However, in light of the above conclusion concerning their victim
status, they were not required to do so. The Court shall take this
period into consideration when determining the merits of the case
and, if appropriate, the applicants' claim for just satisfaction
under Article 41 of the Convention (see Solárová and
Others v. Slovakia, cited above, § 42; Rišková
v. Slovakia, no. 58174/00, § 90, 22 August 2006).
- The
Court further notes that this complaint is not manifestly ill-founded
within the meaning of Article 35 § 3 of the Convention. It also
notes that it is not inadmissible on any other grounds. It must
therefore be declared admissible.
B. Merits
- The
Court reiterates that the reasonableness of the length of proceedings
must be assessed in the light of the circumstances of the case and
with reference to the following criteria: the complexity of the case,
the conduct of the applicants and the relevant authorities and what
was at stake for the applicants in the dispute (see, among many other
authorities, Frydlender v. France [GC], no. 30979/96, §
43, ECHR 2000-VII).
- The
Court has frequently found violations of Article 6 § 1 of the
Convention in cases raising issues similar to the one in the present
case (see Mahmutović v. Croatia, no. 9505/03,
15 February 2007).
- Having
examined all the material submitted to it, the Court concurs with the
Constitutional Court that in the instant case the length of the
proceedings was excessive and failed to meet the “reasonable
time” requirement.
- As
regards the period subsequent to the delivery of the Constitutional
Court's decision, the Court notes that, following a remittal, the
proceedings are again pending at first instance. In these
circumstances, the Court necessarily concludes that further
unjustified delays occurred after that date.
- In
view of the above considerations, the Court concludes that there has
been a breach of Article 6 § 1.
II. APPLICATION OF ARTICLE 41 OF THE CONVENTION
- Article 41 of the Convention provides:
“If the Court finds that there has been a
violation of the Convention or the Protocols thereto, and if the
internal law of the High Contracting Party concerned allows only
partial reparation to be made, the Court shall, if necessary, afford
just satisfaction to the injured party.”
A. Damage
- The
applicants asked the Court to award them damages in the amount
corresponding to its case-law in similar cases.
- The
Government made no comments in this respect.
- The
Court recalls that where an applicant had resorted to an available
domestic remedy and thereby obtained a finding of a violation and was
awarded compensation, but can nevertheless still claim to be a
“victim”, the amount to be awarded under Article 41
may be less than the amounts the Court was awarding in similar cases.

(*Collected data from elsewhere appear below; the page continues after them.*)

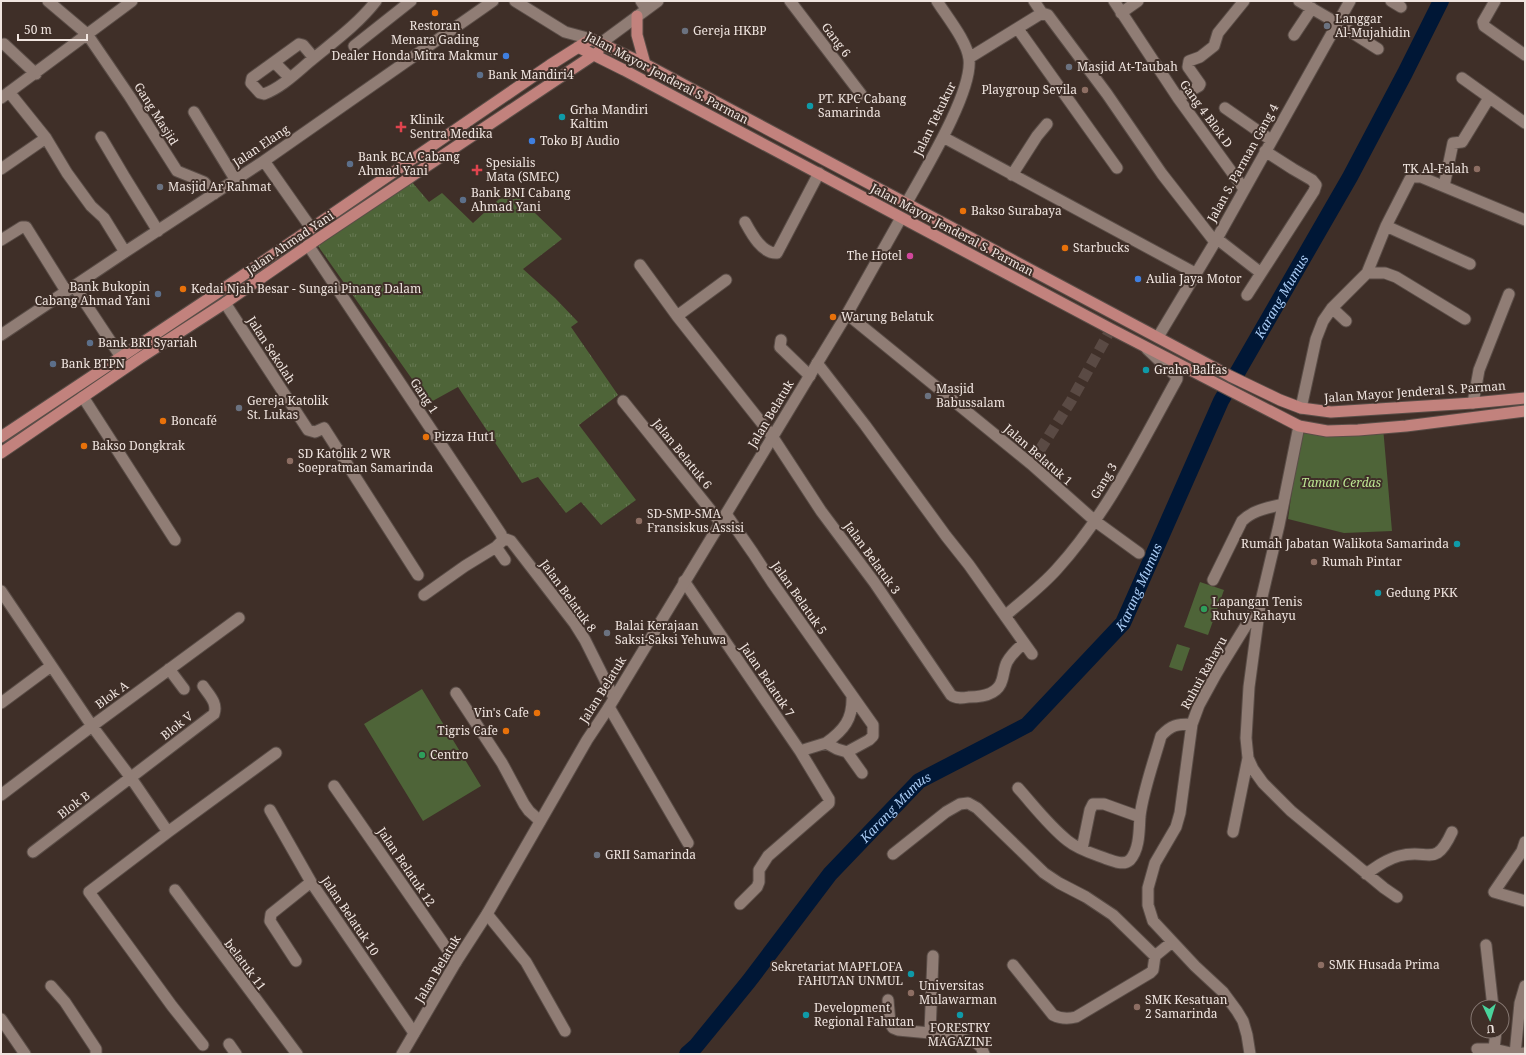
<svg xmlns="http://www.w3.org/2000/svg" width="1526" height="1055" font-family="'Noto Serif',serif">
  <defs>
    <pattern id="grass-tufts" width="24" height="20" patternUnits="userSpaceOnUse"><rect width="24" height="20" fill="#4e6438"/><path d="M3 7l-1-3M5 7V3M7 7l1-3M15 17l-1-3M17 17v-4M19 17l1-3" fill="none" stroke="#687a54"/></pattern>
  </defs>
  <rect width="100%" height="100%" fill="#3f2f28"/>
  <!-- grass -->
  <path fill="url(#grass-tufts)" d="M412,182l17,20 13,-9 31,30 37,-34 52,50 -39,30 32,29 23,24 -7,5 47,68 -39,30 57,75 -35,25 -20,-23 -15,11 -28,-36 -16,6 -64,-96 -29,16 -111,-157z"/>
  <!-- park -->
  <path fill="#4e6438" d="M1383,427l9,104 -48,2 -56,-14 9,-64 7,-27z
    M1200,582l24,8 -16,45 -24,-8z
    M1177,644l13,4 -8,23 -13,-4z
    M422,689l59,97 -58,35 -59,-97z"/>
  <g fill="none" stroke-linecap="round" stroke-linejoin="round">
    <!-- river -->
    <path stroke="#001736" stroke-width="16" id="s1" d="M687,1054l9,-8 53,-65 81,-107 89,-93 108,-56 96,-102 98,-222 129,-224 55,-104 36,-72"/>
    <!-- minor-tunnel -->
    <path stroke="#5a4a44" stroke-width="11" stroke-dasharray="11 5.5" stroke-linecap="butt" d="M1031,464l40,-63 40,-72"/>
    <defs>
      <path id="minor" d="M48,1l39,33 43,63 47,74 27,11 10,12
        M641,1l5,8
        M790,1l71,93
        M1034,1l8,12
        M1114,1l64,97 66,91
        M1299,1l38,22 41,26
        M1391,1l10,6
        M1495,1l-12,21 1,4 41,29
        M1121,13l17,-12
        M1018,29l99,139
        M1294,35l18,-27
        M4,44l32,30
        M354,46l57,-45
        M314,58l-11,-13 -4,-1 -47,34 -1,5 9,10 4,1c19,-7 35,-24 50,-36 22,-18 45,-35 62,-57
        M969,58l73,-45 6,2 59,79 55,80 53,68
        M274,62l16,16
        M1462,78l63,45
        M9,92l37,46 21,35 24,33 13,12 21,34
        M1,98l131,-97
        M1178,98l21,-12 1,-2 -12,-17 1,-6 11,-4 14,-11 4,-13 26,-32
        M1225,108l46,32
        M194,112l41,67
        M101,137l23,39 34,55
        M943,137l252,136
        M264,161l47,67
        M1,169l45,-31
        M1012,175l25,-39 10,-12
        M1444,186l9,-43 9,-1 27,-44
        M906,204c17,-31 67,-112 63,-145 -2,-18 -22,-42 -32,-58
        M745,222c6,11 17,32 32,31l42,-80
        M1386,226l84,38
        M1216,238l45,35
        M1,240l21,-13h4l40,64
        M308,245l193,289 2,6 -7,7 9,13
        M640,265l37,51 95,120 49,75 53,71 77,113c5,4 11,3 18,2 12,0 29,-2 33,-17 2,-6 2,-12 5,-18 4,-7 10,-13 16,-18
        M1367,273h18l11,4 69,42
        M74,286l47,71
        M1247,295l67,-104 2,-6 -4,-5 -19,-11 -28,-18
        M225,303l83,127 7,2 9,-4 94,147
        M1332,308l14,13
        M847,314l184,150 64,57 44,32
        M677,316l49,-36
        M1,335l124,-83 139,-91 229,-160
        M1158,337l57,-95 135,-241
        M781,340l-1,7 30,29
        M817,363l48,62 81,111 23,29 63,89
        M83,397l92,143
        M623,401l98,122
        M1473,403l6,-33 30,-76
        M1301,408l15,-69 7,-18 9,-13 35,-35 19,-47 24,-47 3,-2h8l104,43
        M726,514l27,39 19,29 101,143v11l-4,4 -22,12 -10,-3 -11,-6 -26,8
        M503,538l8,3 64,83 10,16 29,58
        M1213,580l29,-59c11,-11 26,-13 41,-17
        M684,581l116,170 29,48v4l-61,53 -9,14v12l-2,5 -17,17
        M1,591l91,135 39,52 37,54
        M424,595l41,-29 31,-19
        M1260,605l-11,82 -3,51 2,20 5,11 10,14 28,28 93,77 13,9
        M1005,616c17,-15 36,-29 52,-47 50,-55 84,-125 120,-190v-2l-30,-28
        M169,669l15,20
        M456,693l46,70 22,41 5,7 11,10
        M1,703l50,-37
        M609,707l79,136
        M826,743c18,-13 27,-24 26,-47
        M847,752l15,21
        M334,786l122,176
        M1018,788c16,18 31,38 50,53 11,9 26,13 39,18 7,2 16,7 23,1 10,-11 9,-31 10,-44 3,-25 14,-55 21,-80 10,-11 16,-12 31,-12
        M1,795l91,-69 147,-108
        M270,810l41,72 103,151
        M1233,832l15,-74
        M1525,842l-3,9 -28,41 31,9
        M1082,849l8,-39 3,-6h11l36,13
        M33,852l181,-138c4,-11 -5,-19 -11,-28
        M893,854l53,-42 14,-8 8,-1 9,5 67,65 15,10 27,14 27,18 42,41
        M1366,874c10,-7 21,-15 33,-18 30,-8 36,13 53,-24
        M175,890l122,164
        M487,914l39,48 39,69
        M1486,945l7,62
        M296,961l-26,-40 1,-7 40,-32
        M1013,965l40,50c8,4 15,4 23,2l74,-44 3,-3 2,-14 17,-14
        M51,986l14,16 31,47v5
        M888,1000l2,23 3,5 5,2 32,3 45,9 6,5 3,7
        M1,1019l24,35
        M930,1033l3,-77
        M229,1044l7,10
        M203,1045l-31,-39 -83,-114 79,-60 108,-79
        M1477,1049h17l21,5 10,-1
        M1494,1049l2,-18
        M1250,1054l-3,-19 -4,-14 -6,-10 -14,-19 -28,-26 -42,-45 -5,-16v-17l7,-25 21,-36 4,-14 12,-89 7,-19 17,-31 45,-73 18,-76 20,-99
        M1515,1054l5,-51 5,-17"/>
      <path id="tertiary" d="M515,1l50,31 26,7
        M601,43l57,-42
        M402,1054l54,-92 31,-48 100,-174 22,-33 238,-393 54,-96"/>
      <path id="primary" d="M637,16v19l8,29
        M578,47l46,23 487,259 188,97 28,5 31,-1 48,-4 119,-15
        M1,437l216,-144 333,-228 41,-26 54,25 585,312 50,24 21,8 30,4 142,-9 52,-5
        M1,453l139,-95 85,-55 97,-67 276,-184"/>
    </defs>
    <!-- minor casing -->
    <use href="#minor" stroke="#5a4d47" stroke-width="13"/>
    <!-- tertiary casing -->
    <use href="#tertiary" stroke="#5a4d47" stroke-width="13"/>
    <!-- primary casing -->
    <use href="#primary" stroke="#5a4d47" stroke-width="13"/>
    <!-- minor -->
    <use href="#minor" stroke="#907d75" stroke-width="11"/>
    <!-- tertiary -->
    <use href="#tertiary" stroke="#907d75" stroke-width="11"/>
    <!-- primary -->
    <use href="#primary" stroke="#c2827d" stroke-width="11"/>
  </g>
  <!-- markers -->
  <g fill="#e8710a" stroke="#3f2f28" stroke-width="1.5">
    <circle cx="435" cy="13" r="4"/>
    <circle cx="963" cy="211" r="4"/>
    <circle cx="1065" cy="248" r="4"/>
    <circle cx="183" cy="289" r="4"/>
    <circle cx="833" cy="317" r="4"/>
    <circle cx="163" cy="421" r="4"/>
    <circle cx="426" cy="437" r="4"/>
    <circle cx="84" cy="446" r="4"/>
    <circle cx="537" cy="713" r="4"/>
    <circle cx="506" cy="731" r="4"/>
  </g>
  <g fill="#6b7280" stroke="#3f2f28" stroke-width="1.5">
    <circle cx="1327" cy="26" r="4"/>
    <circle cx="685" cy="31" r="4"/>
    <circle cx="1069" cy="67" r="4"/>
    <circle cx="160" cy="187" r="4"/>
    <circle cx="928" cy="396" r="4"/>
    <circle cx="239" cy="408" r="4"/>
    <circle cx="607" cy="633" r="4"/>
    <circle cx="597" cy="855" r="4"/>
  </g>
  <g fill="#3f7fe0" stroke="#3f2f28" stroke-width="1.5">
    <circle cx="506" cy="56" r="4"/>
    <circle cx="532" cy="141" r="4"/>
    <circle cx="1138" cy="279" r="4"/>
  </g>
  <g fill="#5c6f8a" stroke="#3f2f28" stroke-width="1.5">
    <circle cx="480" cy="75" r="4"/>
    <circle cx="350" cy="164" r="4"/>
    <circle cx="463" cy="200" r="4"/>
    <circle cx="158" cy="294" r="4"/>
    <circle cx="90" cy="343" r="4"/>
    <circle cx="53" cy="364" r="4"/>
  </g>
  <g fill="#8d6e63" stroke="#3f2f28" stroke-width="1.5">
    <circle cx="1085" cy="90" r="4"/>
    <circle cx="1477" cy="169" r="4"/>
    <circle cx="290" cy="461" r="4"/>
    <circle cx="639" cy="521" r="4"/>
    <circle cx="1314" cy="562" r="4"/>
    <circle cx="1321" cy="965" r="4"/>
    <circle cx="911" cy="993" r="4"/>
    <circle cx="1137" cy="1007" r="4"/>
  </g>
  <g fill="#0f9aa8" stroke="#3f2f28" stroke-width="1.5">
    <circle cx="810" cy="106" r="4"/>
    <circle cx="562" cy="117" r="4"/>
    <circle cx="1146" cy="370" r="4"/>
    <circle cx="1457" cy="544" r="4"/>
    <circle cx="1378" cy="593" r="4"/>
    <circle cx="911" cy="974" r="4"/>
    <circle cx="806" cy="1015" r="4"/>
    <circle cx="960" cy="1015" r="4"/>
  </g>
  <g fill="#e0444e" stroke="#3f2f28" stroke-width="1.5">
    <path d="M399 121h4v4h4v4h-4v4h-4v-4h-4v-4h4z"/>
    <path d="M475 164h4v4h4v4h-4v4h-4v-4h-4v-4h4z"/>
  </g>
  <circle fill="#d1479c" stroke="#3f2f28" stroke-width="1.5" cx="910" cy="256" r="4"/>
  <g fill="#2e9e5b" stroke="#3f2f28" stroke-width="1.5">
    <circle cx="1204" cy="609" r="4"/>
    <circle cx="422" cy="755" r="4"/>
  </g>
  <g text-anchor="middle" stroke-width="4" stroke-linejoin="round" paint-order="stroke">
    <!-- poi labels -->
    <g font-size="12" fill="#f0e5e0" stroke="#3f2f28" text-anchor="start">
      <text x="1335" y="23">Langgar<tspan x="1335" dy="14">Al-Mujahidin</tspan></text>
      <text x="435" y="30" text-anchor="middle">Restoran<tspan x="435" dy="14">Menara Gading</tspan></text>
      <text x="693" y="35">Gereja HKBP</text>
      <text x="498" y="60" text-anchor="end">Dealer Honda Mitra Makmur</text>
      <text x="1077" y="71">Masjid At-Taubah</text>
      <text x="488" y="79">Bank Mandiri4</text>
      <text x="1077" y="94" text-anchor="end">Playgroup Sevila</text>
      <text x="818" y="103">PT. KPC Cabang<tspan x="818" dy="14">Samarinda</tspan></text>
      <text x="570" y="114">Grha Mandiri<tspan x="570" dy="14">Kaltim</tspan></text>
      <text x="410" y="124">Klinik<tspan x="410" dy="14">Sentra Medika</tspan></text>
      <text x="540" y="145">Toko BJ Audio</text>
      <text x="358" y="161">Bank BCA Cabang<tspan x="358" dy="14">Ahmad Yani</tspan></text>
      <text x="486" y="167">Spesialis<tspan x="486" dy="14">Mata (SMEC)</tspan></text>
      <text x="1469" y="173" text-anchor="end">TK Al-Falah</text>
      <text x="168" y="191">Masjid Ar Rahmat</text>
      <text x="471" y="197">Bank BNI Cabang<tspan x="471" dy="14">Ahmad Yani</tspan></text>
      <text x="971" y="215">Bakso Surabaya</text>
      <text x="1073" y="252">Starbucks</text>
      <text x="902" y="260" text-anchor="end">The Hotel</text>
      <text x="1146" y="283">Aulia Jaya Motor</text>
      <text x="150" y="291" text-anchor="end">Bank Bukopin<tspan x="150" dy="14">Cabang Ahmad Yani</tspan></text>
      <text x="191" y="293">Kedai Njah Besar - Sungai Pinang Dalam</text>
      <text x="841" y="321">Warung Belatuk</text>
      <text x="98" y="347">Bank BRI Syariah</text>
      <text x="61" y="368">Bank BTPN</text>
      <text x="1154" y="374">Graha Balfas</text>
      <text x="936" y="393">Masjid<tspan x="936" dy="14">Babussalam</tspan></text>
      <text x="247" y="405">Gereja Katolik<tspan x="247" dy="14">St. Lukas</tspan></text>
      <text x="171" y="425">Boncafé</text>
      <text x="434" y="441">Pizza Hut1</text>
      <text x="92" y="450">Bakso Dongkrak</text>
      <text x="298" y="458">SD Katolik 2 WR<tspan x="298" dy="14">Soepratman Samarinda</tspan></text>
      <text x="647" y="518">SD-SMP-SMA<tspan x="647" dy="14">Fransiskus Assisi</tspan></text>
      <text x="1449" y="548" text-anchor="end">Rumah Jabatan Walikota Samarinda</text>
      <text x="1322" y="566">Rumah Pintar</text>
      <text x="1386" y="597">Gedung PKK</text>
      <text x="1212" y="606">Lapangan Tenis<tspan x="1212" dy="14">Ruhuy Rahayu</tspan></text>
      <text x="615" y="630">Balai Kerajaan<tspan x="615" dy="14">Saksi-Saksi Yehuwa</tspan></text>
      <text x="529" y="717" text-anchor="end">Vin's Cafe</text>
      <text x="498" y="735" text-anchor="end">Tigris Cafe</text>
      <text x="430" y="759">Centro</text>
      <text x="605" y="859">GRII Samarinda</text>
      <text x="1329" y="969">SMK Husada Prima</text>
      <text x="903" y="971" text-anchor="end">Sekretariat MAPFLOFA<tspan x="903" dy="14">FAHUTAN UNMUL</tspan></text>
      <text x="919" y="990">Universitas<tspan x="919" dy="14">Mulawarman</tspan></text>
      <text x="1145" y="1004">SMK Kesatuan<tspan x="1145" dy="14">2 Samarinda</tspan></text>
      <text x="814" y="1012">Development<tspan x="814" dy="14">Regional Fahutan</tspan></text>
      <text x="960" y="1032" text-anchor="middle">FORESTRY<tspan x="960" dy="14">MAGAZINE</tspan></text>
    </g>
    <!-- street labels -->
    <g font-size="12" fill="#f0e5e0" stroke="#3f2f28">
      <text transform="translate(836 40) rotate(53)" y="4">Gang 6</text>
      <text transform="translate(667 78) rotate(28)" y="4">Jalan Mayor Jenderal S. Parman</text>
      <text transform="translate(156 114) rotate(58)" y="4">Gang Masjid</text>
      <text transform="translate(1206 114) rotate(54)" y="4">Gang 4 Blok D</text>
      <text transform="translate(935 119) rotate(-64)" y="4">Jalan Tekukur</text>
      <text transform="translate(261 146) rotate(-34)" y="4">Jalan Elang</text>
      <text transform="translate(1243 163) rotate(-61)" y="4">Jalan S. Parman Gang 4</text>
      <text transform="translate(952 230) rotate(28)" y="4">Jalan Mayor Jenderal S. Parman</text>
      <text transform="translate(290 243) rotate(-34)" y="4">Jalan Ahmad Yani</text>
      <text transform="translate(271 350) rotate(57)" y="4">Jalan Sekolah</text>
      <text transform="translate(1415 392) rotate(-4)" y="4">Jalan Mayor Jenderal S. Parman</text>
      <text transform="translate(424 396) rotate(56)" y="4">Gang 1</text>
      <text transform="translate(771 414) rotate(-59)" y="4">Jalan Belatuk</text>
      <text transform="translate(682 454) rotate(51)" y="4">Jalan Belatuk 6</text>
      <text transform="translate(1038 455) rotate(41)" y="4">Jalan Belatuk 1</text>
      <text transform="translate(1104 481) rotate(-59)" y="4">Gang 3</text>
      <text transform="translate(872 558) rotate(54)" y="4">Jalan Belatuk 3</text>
      <text transform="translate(568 596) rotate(54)" y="4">Jalan Belatuk 8</text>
      <text transform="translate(799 598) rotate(55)" y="4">Jalan Belatuk 5</text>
      <text transform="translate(1204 673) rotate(-61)" y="4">Ruhui Rahayu</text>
      <text transform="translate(767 680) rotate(56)" y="4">Jalan Belatuk 7</text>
      <text transform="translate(603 690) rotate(-58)" y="4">Jalan Belatuk</text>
      <text transform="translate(112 695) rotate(-36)" y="4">Blok A</text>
      <text transform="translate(177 726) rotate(-38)" y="4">Blok V</text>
      <text transform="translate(74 805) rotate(-37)" y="4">Blok B</text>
      <text transform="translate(406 867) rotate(56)" y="4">Jalan Belatuk 12</text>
      <text transform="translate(350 916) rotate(56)" y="4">Jalan Belatuk 10</text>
      <text transform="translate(245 965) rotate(53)" y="4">belatuk 11</text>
      <text transform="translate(438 969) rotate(-59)" y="4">Jalan Belatuk</text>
    </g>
    <!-- park labels -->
    <g font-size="12" font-style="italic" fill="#bbe492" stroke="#3f2f28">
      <text x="1341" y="487">Taman Cerdas</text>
    </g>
    <!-- water labels -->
    <g font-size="13" font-style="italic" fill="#a8cbf4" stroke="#3f2f28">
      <text dy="5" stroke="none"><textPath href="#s1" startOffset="984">Karang Mumus</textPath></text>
      <text dy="5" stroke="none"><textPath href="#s1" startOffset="660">Karang Mumus</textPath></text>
      <text dy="5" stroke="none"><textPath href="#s1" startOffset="324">Karang Mumus</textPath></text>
    </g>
  </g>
  <!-- border -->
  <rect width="1526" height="1055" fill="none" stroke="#f0e5e0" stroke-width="4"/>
  <!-- north arrow -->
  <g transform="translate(1490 1019) rotate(176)"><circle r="19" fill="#3f2f28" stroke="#867872"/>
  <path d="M0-3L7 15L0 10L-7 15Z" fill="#49d49c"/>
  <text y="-6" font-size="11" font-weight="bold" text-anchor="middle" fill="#f0e5e0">U</text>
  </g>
  <!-- scale -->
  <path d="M18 34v6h69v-6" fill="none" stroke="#f0e5e0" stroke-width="2"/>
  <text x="24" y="34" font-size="12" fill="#f0e5e0" stroke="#3f2f28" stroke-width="3" paint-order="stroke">50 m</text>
</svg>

In that case an applicant must be awarded the difference between the
amount obtained from the Constitutional Court and an amount that
would not have been regarded as manifestly unreasonable compared with
the amounts awarded by the Court. An applicant should also be awarded
an amount in respect of stages of the proceedings that may not have
been taken into account by the Constitutional Court (see, mutatis
mutandis, Cocchiarella v. Italy [GC],
cited above, §§ 139-141).
- The
Court recalls that each applicant was awarded EUR 1,440 by the
Constitutional Court. Having regard to the circumstances of the
present case, the characteristics of the constitutional complaint as
well as the fact that, notwithstanding this domestic remedy, the
Court has found a violation, it considers, ruling on an equitable
basis, that the applicants should be awarded jointly EUR 1,400 in
respect of the period covered by the Constitutional Court's decision.
- The
Court also awards the applicants the sum of EUR 2,400 for the further
delay in the proceedings following the delivery of the Constitutional
Court's decision of 14 February 2005.
- Accordingly,
the applicants shall be awarded jointly the total sum of EUR 3,800 in
respect of non-pecuniary damage, plus any tax that may be chargeable
on that amount.
B. Costs and expenses
- The
applicants did not submit a claim for the costs and expenses.
Accordingly, the Court considers that there is no call to award them
any sum on that account.
C. Default interest
- The
Court considers it appropriate that the default interest should be
based on the marginal lending rate of the European Central Bank, to
which should be added three percentage points.
FOR THESE REASONS, THE COURT UNANIMOUSLY
- Declares the application admissible;
- Holds that there has been a violation of Article
6 § 1 of the Convention;
- Holds
(a) that
the respondent State is to pay the applicants jointly, within three
months from the date on which the judgment becomes final in
accordance with Article 44 § 2 of the Convention,
EUR 3,800 (three thousand eight hundred euros) in respect of
non-pecuniary damage, to be converted into the national currency of
the respondent State at a rate applicable at the date of settlement,
plus any tax that may be chargeable;
(b) that
from the expiry of the above-mentioned three months until settlement
simple interest shall be payable on the above amounts at a rate equal
to the marginal lending rate of the European Central Bank during the
default period plus three percentage points;
Done in English, and notified in writing on 18 October 2007,
pursuant to Rule 77 §§ 2 and 3 of the Rules of Court.